Breakthroughs in Spherical Nucleic Acids Capturing MiRNA in Living Cells

May 20, 2021      Author:

Recently, associate professor Wang Fei from SJTU Transformative Molecules Frontier Science Center together with researcher Wang Lihua and Li Jiang from Shanghai Institute of Applied Physics, Chinese Academy of Sciences developed a method for compartmenting and programming gold-nanoparticles-and-polyA-DNA‐based spherical nucleic acids, which could capture oncogenic miRNAs with high efficiency and then suppress tumor growth. Their research article titled  "Compartmenting poly-adenine-based spherical nucleic acids for efficient live-cell microRNA capture" was published on the website of Angew Chem. Jiao Kai, Yan Qinglong, and Guo Linjie are first authors; Wang Fei is the corresponding author.
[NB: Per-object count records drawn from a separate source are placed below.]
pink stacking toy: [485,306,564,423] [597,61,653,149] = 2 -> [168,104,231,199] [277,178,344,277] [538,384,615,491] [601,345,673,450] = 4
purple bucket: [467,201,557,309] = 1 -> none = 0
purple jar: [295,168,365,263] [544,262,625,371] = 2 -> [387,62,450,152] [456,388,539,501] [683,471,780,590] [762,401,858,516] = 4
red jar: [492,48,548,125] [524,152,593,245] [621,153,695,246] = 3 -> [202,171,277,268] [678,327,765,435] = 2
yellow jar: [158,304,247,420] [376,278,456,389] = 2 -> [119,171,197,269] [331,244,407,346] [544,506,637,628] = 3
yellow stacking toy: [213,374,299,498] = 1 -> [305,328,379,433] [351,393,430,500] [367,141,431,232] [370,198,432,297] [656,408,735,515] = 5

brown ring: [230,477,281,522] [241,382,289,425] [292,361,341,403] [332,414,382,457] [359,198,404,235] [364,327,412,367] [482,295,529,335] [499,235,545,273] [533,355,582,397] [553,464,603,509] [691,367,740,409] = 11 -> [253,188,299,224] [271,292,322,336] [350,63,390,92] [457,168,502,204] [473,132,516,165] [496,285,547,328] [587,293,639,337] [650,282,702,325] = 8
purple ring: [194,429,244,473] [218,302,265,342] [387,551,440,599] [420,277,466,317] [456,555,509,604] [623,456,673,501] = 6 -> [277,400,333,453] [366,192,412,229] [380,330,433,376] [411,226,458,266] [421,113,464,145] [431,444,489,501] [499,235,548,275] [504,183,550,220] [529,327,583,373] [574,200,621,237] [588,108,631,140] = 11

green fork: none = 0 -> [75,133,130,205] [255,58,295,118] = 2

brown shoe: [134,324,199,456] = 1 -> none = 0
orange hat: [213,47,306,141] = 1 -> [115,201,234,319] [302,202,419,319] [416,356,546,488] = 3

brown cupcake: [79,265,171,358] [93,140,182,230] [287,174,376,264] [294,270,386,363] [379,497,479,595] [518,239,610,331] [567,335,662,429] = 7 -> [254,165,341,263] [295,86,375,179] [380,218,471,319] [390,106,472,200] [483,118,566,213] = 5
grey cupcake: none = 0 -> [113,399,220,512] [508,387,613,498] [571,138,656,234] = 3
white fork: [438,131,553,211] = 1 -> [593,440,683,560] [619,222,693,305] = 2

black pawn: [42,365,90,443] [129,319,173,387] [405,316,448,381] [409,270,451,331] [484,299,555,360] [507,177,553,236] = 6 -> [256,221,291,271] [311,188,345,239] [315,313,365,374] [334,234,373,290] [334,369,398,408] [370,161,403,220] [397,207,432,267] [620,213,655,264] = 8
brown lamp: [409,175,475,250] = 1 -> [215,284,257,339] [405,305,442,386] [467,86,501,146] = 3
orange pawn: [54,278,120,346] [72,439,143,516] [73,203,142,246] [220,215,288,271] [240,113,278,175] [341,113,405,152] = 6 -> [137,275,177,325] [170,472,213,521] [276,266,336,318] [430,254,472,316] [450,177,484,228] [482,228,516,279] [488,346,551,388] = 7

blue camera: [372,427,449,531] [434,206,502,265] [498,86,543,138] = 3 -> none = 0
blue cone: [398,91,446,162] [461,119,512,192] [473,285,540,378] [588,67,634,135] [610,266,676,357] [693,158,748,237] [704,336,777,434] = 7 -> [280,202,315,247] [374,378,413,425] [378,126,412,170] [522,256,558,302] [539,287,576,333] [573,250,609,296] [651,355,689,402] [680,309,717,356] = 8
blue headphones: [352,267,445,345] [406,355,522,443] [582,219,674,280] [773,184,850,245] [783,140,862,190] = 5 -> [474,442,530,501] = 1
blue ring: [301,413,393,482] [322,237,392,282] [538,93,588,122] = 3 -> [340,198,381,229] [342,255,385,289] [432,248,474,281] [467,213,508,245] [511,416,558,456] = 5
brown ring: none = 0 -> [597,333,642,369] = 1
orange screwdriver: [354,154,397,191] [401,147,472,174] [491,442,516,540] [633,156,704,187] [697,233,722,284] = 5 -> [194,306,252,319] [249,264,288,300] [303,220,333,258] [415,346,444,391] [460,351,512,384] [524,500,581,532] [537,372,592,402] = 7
This research developed a method for compartmenting and programming spherical nucleic acids. With high cell entry efficiency, the method could optimize the capture ability by programming the length of polyAs, thus better capturing oncogenic miRNAs in cells and suppressing tumor growth. This method provides a new strategy for the configuration of exogenous nucleic acids and exhibits wider application in intracellular molecular recognition and gene therapy.

 

Author: Jiao Kai

Source: Transformative Molecules Frontier Science Center, SJTU

Translated by Zhang Wenying

Proofread by Xiao Yangning, Fu Yuhe

 

ABSTRACT:

Direct delivery of exogenous non‐coding nucleic acids into living cells has attracted intense interest in biological applications. However, the cell entry efficiency and target capture ability remain to be improved. Here we develop a method for compartmenting poly‐adenine‐based spherical nucleic acids (polyA‐SNAs) for efficient capture of oncogenic microRNAs (miRNAs) in living cells. We find that polyA‐SNAs exhibit high cell entry efficiency insensitive to the configuration of the anti‐miRNA sequences. By programming the length of polyAs, we precisely engineer the spatial configuration of the anti‐miRNA sequences in polyA‐SNAs. Compartmentalized polyA‐SNAs bind to miRNAs with improved capture ability as compared to densely compacted SNAs. We further demonstrate that polyA‐SNAs serve as high‐efficacy miRNA sponges for capturing oncogenic miRNAs both in living cells and in mice. The efficient inhibition of miRNAs results in significant suppression of tumor growth.